As noted in this space this week, Cineworld Group PLC’s Regal Entertainment Group is suspending operations at more than 500 locations in the U.S. – along with an additional roughly 130 locations in the U.K. – as one marquee film, the latest James Bond installment, is being pushed off until 2021. The title is “No Time to Die.”
And for at least some of the studios, and for the movie houses that show those films, the title might conceivably be changed to “This Is No Time to Try.”
“We are like a grocery shop that doesn’t have vegetables, fruit, meat,” Cineworld CEO Mooky Greidinger said, as quoted in The Wall Street Journal. “We cannot operate for a long time without a product.”
In essence, the problem boils down to this: The product can get to its end users by new (and in some cases, faster and more efficient) means. The pivot by some Hollywood studios to bypassing the brick-and-mortar end destinations and going straight to online delivery is still a grand experiment. Disney took its $200 million Mulan vehicle to the masses. Comcast brought the in-home version of its latest Trolls movies to families sitting on their couches.
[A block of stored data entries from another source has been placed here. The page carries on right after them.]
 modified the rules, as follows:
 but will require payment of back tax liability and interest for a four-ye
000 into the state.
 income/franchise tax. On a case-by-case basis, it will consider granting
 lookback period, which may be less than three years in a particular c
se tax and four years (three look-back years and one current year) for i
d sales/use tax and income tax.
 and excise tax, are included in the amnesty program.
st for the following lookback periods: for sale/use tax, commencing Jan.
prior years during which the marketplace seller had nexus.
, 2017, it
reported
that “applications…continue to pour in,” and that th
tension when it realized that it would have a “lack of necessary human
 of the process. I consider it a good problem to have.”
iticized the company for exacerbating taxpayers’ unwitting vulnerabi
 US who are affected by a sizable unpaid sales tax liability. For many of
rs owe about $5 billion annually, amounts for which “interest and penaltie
At a respective $30 and $20 a pop, PYMNTS notes that the economics are a marked improvement to a trip to the movies, especially during fraught economic times. Consider the fact that, say, at an average $15 a ticket, the same movie for a family of four would cost $60. Not to mention ancillaries like popcorn, drinks and even parking.
To get a sense of the great movie theater brick-and-mortar fizzle, consider the fact that the $200 million movie “Tenet” grossed $45 million in North America, as only two-thirds of theaters were open (the movie has grossed more than $262 million internationally, though, where theaters have been open for far longer, as the Journal reports).
Bifurcated Model?
We may see a bifurcated model, then – at least through the holiday season, perhaps – where streaming is the delivery model of choice in the States, where COVID-19 still rages, while elsewhere there’s still money to be made through the in-person experience.
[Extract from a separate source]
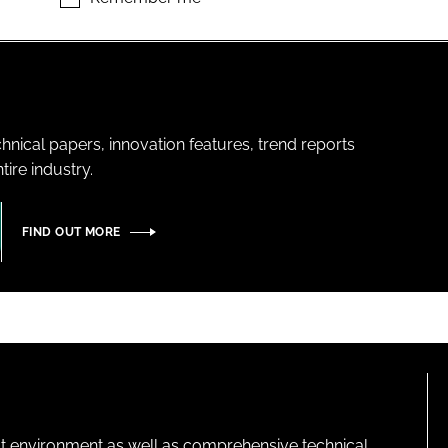
hnical papers, innovation features, trend reports
ire industry.
FIND OUT MORE
lt environment as well as comprehensive technical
The bifurcated model may indeed help keep the suspension of theater showings from becoming a full-on rout of closures. For example, Disney+ downloads surged by roughly 68 percent on Labor Day weekend, and spending within the app (to pay $30 to view Mulan) skyrocketed by 193 percent.
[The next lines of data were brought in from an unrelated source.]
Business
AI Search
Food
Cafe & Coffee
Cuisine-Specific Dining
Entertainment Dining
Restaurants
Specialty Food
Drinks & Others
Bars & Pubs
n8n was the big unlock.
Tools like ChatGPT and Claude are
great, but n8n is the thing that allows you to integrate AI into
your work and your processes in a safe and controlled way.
It remains to be seen whether, as theaters remain dark, consumers will opt to embrace content other than films – think sports, and lots of it. As reported last month, ViacomCBS announced a rebranding to CBS All Access as Paramount+. Among the key features: streamed sports, via NFL on CBS, Golf on CBS, SEC on CBS, NWSL on CBS, and CBS Sports HQ, a 24/7 sports news network.
It won’t be an easy road ahead for theater operators/owners, but a few paths and pivot points still remain for the content providers. As they say in the biz, content is king.